• **Selected passage**
○ ○ ○ ○ ○
Wednesday, June 29, 2005

I've noticed that blogger added a photo icon to my post window so maybe the next time I have a disk handy, I'll see if I can put up a picture of the little one so those of you that are out of town can see how he's growing.
So a car flew by me right at the end of the exit ramp on my way home. The first thing I noticed was that the license plate was askew, possibly on purpose. It was an Ohio plate that read "AHED OF U". The second thing I noticed was the spoiler. It was probably two feet high. That was really all I had time to notice before it was out of my sight. However, it got stopped at the first red light and as I pulled up behind it, I noticed two other things. The ground effect lighting and the fact that the car was a Saturn. A freakin' Saturn! There were probably more accessories on the car than the car cost. Ah well, MMTB.
Just one more day at work before I get a nice break of 4 days. Although there will be a lot crammed into those 4 days, but it will still be a nice break from work.

Tuesday, June 28, 2005

One would think that after 30 years of attempting to put myself to sleep and realizing that it doesn't work til I am completely ready, that having Gage go to sleep at a scheduled time just ain't gonna work. He's been fussing and crying for about 8 minutes now and this is already the second round of bedtime. It would be nice if he would have inherited Terri's ability to be asleep approximately 30 seconds after her head hits the pillow. Occasionally she's asleep before her head hits the pillow. Gage, however, has declared war on his crib. He can sense when you walk near the damn thing. And now he's back in the living room. Round 3 will probably commence in about 20 minutes. Life is never dull.
I'm currently watching this movie. At one point Julie Andrews begins to sing. I wonder if she's finally gotten back the use of her vocal cords. That would be phenomenal. Usually the world only loses a talent like that when someone passes on. To have her still among the population but to lose her singular talent was a sad day.
○ ○ ○ ○ ○
• **Supplied material**
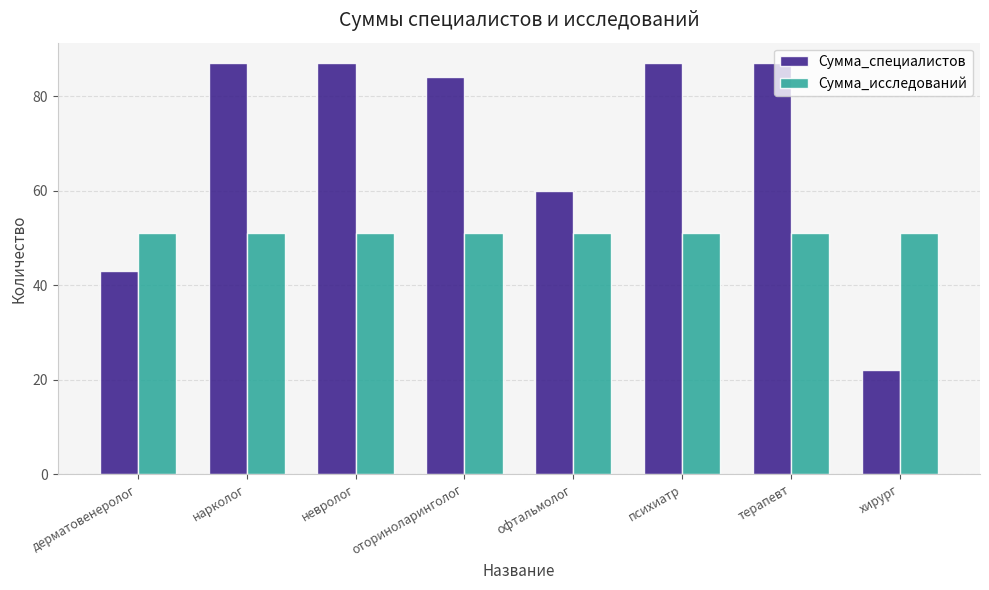

Which series has the largest total across all categories?

Сумма_специалистов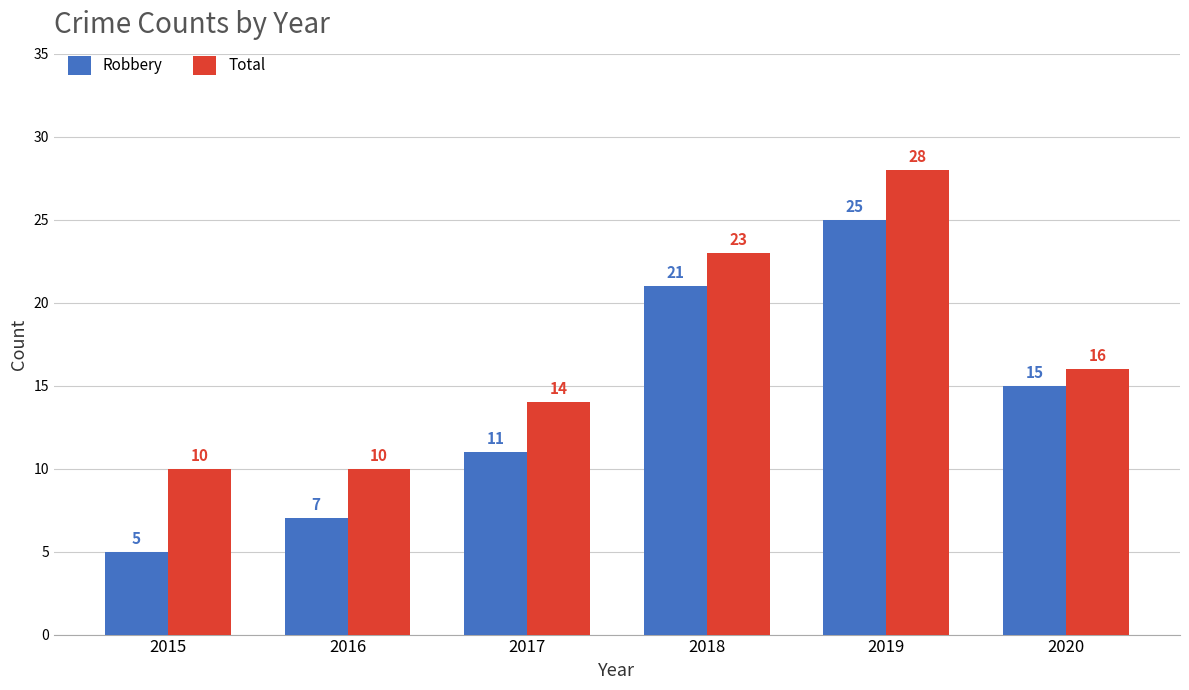

What is the highest value of the Robbery series?

25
○ ○ ○ ○ ○
• **Instructions for the task**
Update the stretch of the blog excerpt from "I've noticed that" through "how he's growing." by changing "disk" to "memory card", and write out the revised stretch.

• **Result of this exercise**
I've noticed that blogger added a photo icon to my post window so maybe the next time I have a memory card handy, I'll see if I can put up a picture of the little one so those of you that are out of town can see how he's growing.